**WORK INSTRUCTIONS**
The answer must consist of the records, repeated exactly.

**RECORDS FOR PROCESSING**
=== Section Start ===

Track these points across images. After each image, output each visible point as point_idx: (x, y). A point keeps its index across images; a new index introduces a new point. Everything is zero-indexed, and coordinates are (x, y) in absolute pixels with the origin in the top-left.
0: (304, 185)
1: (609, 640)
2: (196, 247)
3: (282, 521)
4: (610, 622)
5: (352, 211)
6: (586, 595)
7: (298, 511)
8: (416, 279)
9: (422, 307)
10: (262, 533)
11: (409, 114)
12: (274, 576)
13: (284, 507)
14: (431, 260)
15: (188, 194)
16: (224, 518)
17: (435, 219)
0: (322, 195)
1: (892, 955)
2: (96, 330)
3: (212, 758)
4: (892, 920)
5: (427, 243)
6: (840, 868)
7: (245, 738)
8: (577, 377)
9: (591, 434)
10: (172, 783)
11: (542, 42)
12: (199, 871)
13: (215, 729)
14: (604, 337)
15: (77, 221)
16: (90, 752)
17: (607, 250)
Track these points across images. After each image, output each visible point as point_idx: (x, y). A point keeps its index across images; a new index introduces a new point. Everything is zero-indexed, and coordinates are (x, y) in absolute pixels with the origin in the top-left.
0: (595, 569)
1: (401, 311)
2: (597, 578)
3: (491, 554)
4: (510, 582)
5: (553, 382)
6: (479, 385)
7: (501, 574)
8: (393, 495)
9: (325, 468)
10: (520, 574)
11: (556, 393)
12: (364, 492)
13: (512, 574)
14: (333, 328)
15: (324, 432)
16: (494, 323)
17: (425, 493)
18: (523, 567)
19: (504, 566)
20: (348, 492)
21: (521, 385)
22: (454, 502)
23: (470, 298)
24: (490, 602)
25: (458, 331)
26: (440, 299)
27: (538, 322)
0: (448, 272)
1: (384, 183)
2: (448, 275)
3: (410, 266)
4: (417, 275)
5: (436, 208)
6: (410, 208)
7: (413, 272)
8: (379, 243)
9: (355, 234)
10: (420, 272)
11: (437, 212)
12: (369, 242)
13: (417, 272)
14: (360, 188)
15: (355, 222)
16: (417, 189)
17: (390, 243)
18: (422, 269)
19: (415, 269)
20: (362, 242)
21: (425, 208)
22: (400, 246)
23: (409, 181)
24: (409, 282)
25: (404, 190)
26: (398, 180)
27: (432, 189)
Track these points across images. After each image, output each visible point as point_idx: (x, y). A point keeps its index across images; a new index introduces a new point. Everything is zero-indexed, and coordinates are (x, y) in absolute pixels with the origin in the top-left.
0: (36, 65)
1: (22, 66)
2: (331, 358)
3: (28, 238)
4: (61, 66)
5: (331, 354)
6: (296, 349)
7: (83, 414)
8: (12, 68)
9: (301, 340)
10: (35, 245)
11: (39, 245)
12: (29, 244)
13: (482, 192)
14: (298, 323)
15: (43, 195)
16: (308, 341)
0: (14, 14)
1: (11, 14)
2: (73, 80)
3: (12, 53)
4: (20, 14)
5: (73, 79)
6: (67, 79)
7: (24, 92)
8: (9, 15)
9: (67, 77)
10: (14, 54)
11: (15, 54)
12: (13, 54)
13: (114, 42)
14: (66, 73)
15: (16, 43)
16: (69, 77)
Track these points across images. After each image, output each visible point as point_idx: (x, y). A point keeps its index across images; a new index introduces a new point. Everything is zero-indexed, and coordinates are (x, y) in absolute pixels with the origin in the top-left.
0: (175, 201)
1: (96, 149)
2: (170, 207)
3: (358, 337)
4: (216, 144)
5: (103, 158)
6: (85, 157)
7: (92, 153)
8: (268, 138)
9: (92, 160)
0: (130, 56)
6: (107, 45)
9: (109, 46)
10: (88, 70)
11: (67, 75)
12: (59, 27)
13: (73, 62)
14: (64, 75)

=== Section End ===

**REPLY**
Track these points across images. After each image, output each visible point as point_idx: (x, y). A point keeps its index across images; a new index introduces a new point. Everything is zero-indexed, and coordinates are (x, y) in absolute pixels with the origin in the top-left.
0: (304, 185)
1: (609, 640)
2: (196, 247)
3: (282, 521)
4: (610, 622)
5: (352, 211)
6: (586, 595)
7: (298, 511)
8: (416, 279)
9: (422, 307)
10: (262, 533)
11: (409, 114)
12: (274, 576)
13: (284, 507)
14: (431, 260)
15: (188, 194)
16: (224, 518)
17: (435, 219)
0: (322, 195)
1: (892, 955)
2: (96, 330)
3: (212, 758)
4: (892, 920)
5: (427, 243)
6: (840, 868)
7: (245, 738)
8: (577, 377)
9: (591, 434)
10: (172, 783)
11: (542, 42)
12: (199, 871)
13: (215, 729)
14: (604, 337)
15: (77, 221)
16: (90, 752)
17: (607, 250)
Track these points across images. After each image, output each visible point as point_idx: (x, y). A point keeps its index across images; a new index introduces a new point. Everything is zero-indexed, and coordinates are (x, y) in absolute pixels with the origin in the top-left.
0: (595, 569)
1: (401, 311)
2: (597, 578)
3: (491, 554)
4: (510, 582)
5: (553, 382)
6: (479, 385)
7: (501, 574)
8: (393, 495)
9: (325, 468)
10: (520, 574)
11: (556, 393)
12: (364, 492)
13: (512, 574)
14: (333, 328)
15: (324, 432)
16: (494, 323)
17: (425, 493)
18: (523, 567)
19: (504, 566)
20: (348, 492)
21: (521, 385)
22: (454, 502)
23: (470, 298)
24: (490, 602)
25: (458, 331)
26: (440, 299)
27: (538, 322)
0: (448, 272)
1: (384, 183)
2: (448, 275)
3: (410, 266)
4: (417, 275)
5: (436, 208)
6: (410, 208)
7: (413, 272)
8: (379, 243)
9: (355, 234)
10: (420, 272)
11: (437, 212)
12: (369, 242)
13: (417, 272)
14: (360, 188)
15: (355, 222)
16: (417, 189)
17: (390, 243)
18: (422, 269)
19: (415, 269)
20: (362, 242)
21: (425, 208)
22: (400, 246)
23: (409, 181)
24: (409, 282)
25: (404, 190)
26: (398, 180)
27: (432, 189)
Track these points across images. After each image, output each visible point as point_idx: (x, y). A point keeps its index across images; a new index introduces a new point. Everything is zero-indexed, and coordinates are (x, y) in absolute pixels with the origin in the top-left.
0: (36, 65)
1: (22, 66)
2: (331, 358)
3: (28, 238)
4: (61, 66)
5: (331, 354)
6: (296, 349)
7: (83, 414)
8: (12, 68)
9: (301, 340)
10: (35, 245)
11: (39, 245)
12: (29, 244)
13: (482, 192)
14: (298, 323)
15: (43, 195)
16: (308, 341)
0: (14, 14)
1: (11, 14)
2: (73, 80)
3: (12, 53)
4: (20, 14)
5: (73, 79)
6: (67, 79)
7: (24, 92)
8: (9, 15)
9: (67, 77)
10: (14, 54)
11: (15, 54)
12: (13, 54)
13: (114, 42)
14: (66, 73)
15: (16, 43)
16: (69, 77)
Track these points across images. After each image, output each visible point as point_idx: (x, y). A point keeps its index across images; a new index introduces a new point. Everything is zero-indexed, and coordinates are (x, y) in absolute pixels with the origin in the top-left.
0: (175, 201)
1: (96, 149)
2: (170, 207)
3: (358, 337)
4: (216, 144)
5: (103, 158)
6: (85, 157)
7: (92, 153)
8: (268, 138)
9: (92, 160)
0: (130, 56)
6: (107, 45)
9: (109, 46)
10: (88, 70)
11: (67, 75)
12: (59, 27)
13: (73, 62)
14: (64, 75)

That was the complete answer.